Faced with a war and mounting international and domestic opposition to this policy, the White House appears to have retreated, for now. “If the Administration has in fact changed its position on gagging HIV funding, it should make this decision public in writing,” asserted Jacobson. “Otherwise, given the animosity shown by this Administration to women’s health and lives in this country and abroad, there is no reason to believe that they will not simply apply an Executive Order down the line.”
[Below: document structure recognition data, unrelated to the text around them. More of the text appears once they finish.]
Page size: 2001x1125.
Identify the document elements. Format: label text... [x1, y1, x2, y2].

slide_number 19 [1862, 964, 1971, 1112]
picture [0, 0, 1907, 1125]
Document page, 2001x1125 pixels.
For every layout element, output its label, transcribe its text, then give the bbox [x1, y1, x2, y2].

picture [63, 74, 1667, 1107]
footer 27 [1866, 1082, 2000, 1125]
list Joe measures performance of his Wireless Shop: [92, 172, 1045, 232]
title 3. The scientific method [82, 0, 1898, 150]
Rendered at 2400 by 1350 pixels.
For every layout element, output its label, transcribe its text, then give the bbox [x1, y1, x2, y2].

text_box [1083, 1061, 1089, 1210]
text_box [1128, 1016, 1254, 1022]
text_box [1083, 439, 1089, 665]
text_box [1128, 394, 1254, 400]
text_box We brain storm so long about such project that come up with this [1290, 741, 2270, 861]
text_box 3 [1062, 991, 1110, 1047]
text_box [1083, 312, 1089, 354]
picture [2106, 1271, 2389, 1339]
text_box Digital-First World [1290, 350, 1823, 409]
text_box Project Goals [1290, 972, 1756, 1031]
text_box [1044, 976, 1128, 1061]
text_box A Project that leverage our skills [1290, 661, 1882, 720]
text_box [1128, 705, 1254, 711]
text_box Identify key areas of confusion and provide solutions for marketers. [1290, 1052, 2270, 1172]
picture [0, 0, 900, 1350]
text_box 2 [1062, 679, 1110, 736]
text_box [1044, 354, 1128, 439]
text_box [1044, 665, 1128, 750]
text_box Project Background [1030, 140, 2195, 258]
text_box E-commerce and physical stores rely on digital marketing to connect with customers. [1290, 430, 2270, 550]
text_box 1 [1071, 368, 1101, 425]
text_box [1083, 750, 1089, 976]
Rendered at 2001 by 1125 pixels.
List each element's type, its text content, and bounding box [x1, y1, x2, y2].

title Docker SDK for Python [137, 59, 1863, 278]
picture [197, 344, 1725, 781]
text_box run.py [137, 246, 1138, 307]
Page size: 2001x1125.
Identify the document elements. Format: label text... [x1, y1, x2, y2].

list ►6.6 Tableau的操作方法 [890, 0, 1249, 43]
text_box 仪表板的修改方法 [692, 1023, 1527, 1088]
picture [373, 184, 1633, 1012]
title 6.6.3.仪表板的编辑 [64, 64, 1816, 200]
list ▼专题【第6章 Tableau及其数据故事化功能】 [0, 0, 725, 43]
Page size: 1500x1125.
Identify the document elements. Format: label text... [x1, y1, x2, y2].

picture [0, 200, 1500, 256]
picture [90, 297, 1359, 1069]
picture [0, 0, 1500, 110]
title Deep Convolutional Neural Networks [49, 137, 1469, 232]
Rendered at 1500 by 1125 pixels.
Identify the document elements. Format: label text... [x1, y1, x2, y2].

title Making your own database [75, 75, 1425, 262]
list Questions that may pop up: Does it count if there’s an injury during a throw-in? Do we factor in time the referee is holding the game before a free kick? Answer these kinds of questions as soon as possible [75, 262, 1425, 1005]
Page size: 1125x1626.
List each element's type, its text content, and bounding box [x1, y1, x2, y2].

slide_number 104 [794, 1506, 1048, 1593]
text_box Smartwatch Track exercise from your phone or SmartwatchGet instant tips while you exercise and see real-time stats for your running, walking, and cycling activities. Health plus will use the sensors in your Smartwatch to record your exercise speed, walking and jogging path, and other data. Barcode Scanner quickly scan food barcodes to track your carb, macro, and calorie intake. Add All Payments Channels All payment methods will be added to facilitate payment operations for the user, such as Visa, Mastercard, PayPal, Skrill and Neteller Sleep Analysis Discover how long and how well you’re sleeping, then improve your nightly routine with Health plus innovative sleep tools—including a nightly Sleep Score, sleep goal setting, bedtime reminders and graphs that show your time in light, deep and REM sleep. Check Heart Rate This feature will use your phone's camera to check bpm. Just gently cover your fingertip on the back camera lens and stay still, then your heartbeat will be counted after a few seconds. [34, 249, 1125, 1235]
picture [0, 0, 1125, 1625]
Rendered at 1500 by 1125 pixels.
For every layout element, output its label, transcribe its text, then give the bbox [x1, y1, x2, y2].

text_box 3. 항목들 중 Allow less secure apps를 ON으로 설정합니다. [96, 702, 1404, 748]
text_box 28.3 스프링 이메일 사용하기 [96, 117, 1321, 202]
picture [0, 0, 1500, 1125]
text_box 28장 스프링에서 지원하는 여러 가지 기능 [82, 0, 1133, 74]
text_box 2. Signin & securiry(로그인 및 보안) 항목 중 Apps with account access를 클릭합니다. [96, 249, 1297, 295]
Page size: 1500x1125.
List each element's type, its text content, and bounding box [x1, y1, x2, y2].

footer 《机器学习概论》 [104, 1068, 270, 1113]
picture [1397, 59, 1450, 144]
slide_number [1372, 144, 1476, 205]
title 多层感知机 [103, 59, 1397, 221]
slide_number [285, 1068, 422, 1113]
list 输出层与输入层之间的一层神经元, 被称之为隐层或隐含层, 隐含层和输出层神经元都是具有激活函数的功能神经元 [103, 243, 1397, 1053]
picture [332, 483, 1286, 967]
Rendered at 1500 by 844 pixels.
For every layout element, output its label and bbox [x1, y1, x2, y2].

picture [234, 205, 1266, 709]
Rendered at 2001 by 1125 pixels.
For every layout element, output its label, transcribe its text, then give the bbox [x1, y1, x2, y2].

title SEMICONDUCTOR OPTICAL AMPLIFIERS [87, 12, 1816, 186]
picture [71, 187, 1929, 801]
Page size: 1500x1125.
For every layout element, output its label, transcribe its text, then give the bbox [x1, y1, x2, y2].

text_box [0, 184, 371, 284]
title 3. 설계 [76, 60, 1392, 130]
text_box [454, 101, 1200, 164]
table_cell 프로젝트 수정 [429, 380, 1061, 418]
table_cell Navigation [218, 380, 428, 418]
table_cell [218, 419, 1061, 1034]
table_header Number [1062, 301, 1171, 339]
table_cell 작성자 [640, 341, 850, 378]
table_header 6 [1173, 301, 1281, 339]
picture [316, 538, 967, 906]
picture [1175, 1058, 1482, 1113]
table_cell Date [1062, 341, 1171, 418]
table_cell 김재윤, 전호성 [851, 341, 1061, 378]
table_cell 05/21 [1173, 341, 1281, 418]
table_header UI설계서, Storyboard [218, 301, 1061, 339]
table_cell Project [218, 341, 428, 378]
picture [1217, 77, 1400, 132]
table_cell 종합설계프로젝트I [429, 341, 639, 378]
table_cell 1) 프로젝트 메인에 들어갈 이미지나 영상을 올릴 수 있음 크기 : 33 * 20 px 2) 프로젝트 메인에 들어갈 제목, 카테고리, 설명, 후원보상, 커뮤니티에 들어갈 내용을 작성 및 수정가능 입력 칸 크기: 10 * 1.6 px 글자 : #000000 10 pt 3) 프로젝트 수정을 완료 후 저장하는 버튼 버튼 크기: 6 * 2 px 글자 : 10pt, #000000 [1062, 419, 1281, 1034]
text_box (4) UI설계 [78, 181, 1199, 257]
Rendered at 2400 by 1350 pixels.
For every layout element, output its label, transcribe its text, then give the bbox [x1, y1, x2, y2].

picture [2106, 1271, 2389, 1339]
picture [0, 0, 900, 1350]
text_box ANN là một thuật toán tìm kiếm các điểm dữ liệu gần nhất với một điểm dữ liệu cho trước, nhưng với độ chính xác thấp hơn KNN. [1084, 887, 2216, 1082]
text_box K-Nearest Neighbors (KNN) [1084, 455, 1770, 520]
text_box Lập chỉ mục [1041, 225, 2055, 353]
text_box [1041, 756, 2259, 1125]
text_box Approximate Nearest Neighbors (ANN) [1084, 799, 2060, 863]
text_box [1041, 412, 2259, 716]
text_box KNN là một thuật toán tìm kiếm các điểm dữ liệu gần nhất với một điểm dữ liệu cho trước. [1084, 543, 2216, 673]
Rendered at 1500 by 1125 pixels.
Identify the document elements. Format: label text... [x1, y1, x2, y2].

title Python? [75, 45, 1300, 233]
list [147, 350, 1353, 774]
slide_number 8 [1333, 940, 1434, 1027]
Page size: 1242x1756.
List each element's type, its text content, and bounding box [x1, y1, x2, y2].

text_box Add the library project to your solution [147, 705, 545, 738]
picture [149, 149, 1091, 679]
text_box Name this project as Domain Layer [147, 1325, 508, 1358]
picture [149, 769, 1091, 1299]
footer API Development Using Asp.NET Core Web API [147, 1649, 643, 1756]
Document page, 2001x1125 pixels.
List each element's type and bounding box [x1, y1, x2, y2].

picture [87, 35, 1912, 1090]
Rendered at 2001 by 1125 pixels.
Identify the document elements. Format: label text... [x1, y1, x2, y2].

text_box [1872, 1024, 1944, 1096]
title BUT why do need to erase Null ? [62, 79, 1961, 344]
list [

Moreover, noted Jacobson, the gag rule is still in force at many levels of international development assistance, undercutting the basic reproductive health and HIV prevention strategies so desperately needed by women everywhere. “The gag rule still applies to U.S. funding for international family planning, thereby denying poor women access to life-saving family planning and maternal and child health care services, and undercutting the principles of democracy and free speech for which the Administration appears to be so ready to commit the U.S. to war.” “Moreover,” notes Jacobson, “a de facto expansion of the gag rule is already in place. The State Department continues to hold back funding from groups providing essential reproductive health services to refugees and to organizations working to reduce the impact of HIV/AIDS on sex workers.”